Would you please copy each line of the data in which the string "model" occurs?

★ ★ ★ ★ ★ ★ ★

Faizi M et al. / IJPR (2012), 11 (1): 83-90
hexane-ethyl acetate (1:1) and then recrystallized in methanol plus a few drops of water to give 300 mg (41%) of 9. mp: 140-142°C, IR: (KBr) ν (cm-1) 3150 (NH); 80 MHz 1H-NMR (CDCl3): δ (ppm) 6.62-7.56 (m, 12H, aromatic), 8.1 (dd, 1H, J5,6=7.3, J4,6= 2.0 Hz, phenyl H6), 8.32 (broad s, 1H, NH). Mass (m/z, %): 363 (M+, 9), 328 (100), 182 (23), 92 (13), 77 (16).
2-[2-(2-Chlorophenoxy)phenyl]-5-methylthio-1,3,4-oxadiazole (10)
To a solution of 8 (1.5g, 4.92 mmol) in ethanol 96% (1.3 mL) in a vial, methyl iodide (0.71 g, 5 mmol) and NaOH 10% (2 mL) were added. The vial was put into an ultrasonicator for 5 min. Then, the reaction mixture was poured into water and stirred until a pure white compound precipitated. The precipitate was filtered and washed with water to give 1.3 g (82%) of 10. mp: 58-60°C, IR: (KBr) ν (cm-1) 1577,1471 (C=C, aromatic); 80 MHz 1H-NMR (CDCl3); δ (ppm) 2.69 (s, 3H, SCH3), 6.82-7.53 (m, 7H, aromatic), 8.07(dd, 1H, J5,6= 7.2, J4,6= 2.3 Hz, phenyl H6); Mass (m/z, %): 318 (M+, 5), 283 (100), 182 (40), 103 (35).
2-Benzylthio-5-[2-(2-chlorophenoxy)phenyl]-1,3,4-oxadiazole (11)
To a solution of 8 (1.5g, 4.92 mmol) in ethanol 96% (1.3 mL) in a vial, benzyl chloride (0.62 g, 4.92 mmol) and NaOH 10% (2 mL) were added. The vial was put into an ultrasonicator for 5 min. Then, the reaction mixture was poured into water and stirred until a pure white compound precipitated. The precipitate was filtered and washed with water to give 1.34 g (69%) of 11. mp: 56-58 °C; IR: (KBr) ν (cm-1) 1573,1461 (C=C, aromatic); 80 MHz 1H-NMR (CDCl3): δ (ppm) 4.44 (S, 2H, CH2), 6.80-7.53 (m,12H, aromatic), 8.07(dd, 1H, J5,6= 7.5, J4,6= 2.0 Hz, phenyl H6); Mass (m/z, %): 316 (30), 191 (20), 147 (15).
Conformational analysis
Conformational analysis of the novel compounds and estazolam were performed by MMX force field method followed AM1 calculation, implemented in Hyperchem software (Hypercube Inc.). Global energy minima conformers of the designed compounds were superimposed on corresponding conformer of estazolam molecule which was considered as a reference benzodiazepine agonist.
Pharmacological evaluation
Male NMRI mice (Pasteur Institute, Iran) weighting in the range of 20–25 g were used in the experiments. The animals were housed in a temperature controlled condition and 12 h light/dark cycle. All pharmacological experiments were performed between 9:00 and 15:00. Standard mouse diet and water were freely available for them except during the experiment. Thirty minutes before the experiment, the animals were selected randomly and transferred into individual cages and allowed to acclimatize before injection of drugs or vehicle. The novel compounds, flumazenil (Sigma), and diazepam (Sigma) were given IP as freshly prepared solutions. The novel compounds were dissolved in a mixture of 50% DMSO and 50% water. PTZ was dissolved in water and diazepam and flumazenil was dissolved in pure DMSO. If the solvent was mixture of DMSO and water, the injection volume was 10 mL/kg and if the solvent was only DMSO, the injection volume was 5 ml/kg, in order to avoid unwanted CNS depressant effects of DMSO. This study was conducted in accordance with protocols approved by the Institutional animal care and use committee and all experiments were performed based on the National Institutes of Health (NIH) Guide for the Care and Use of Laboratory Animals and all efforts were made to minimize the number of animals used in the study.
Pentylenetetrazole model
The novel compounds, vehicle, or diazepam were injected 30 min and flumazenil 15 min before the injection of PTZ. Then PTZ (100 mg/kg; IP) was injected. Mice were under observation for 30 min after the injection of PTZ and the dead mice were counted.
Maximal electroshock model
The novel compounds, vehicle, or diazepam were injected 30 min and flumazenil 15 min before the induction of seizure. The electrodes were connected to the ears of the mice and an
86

★ ★ ★ ★ ★ ★ ★

- **Result for this task**:
Pentylenetetrazole model
Maximal electroshock model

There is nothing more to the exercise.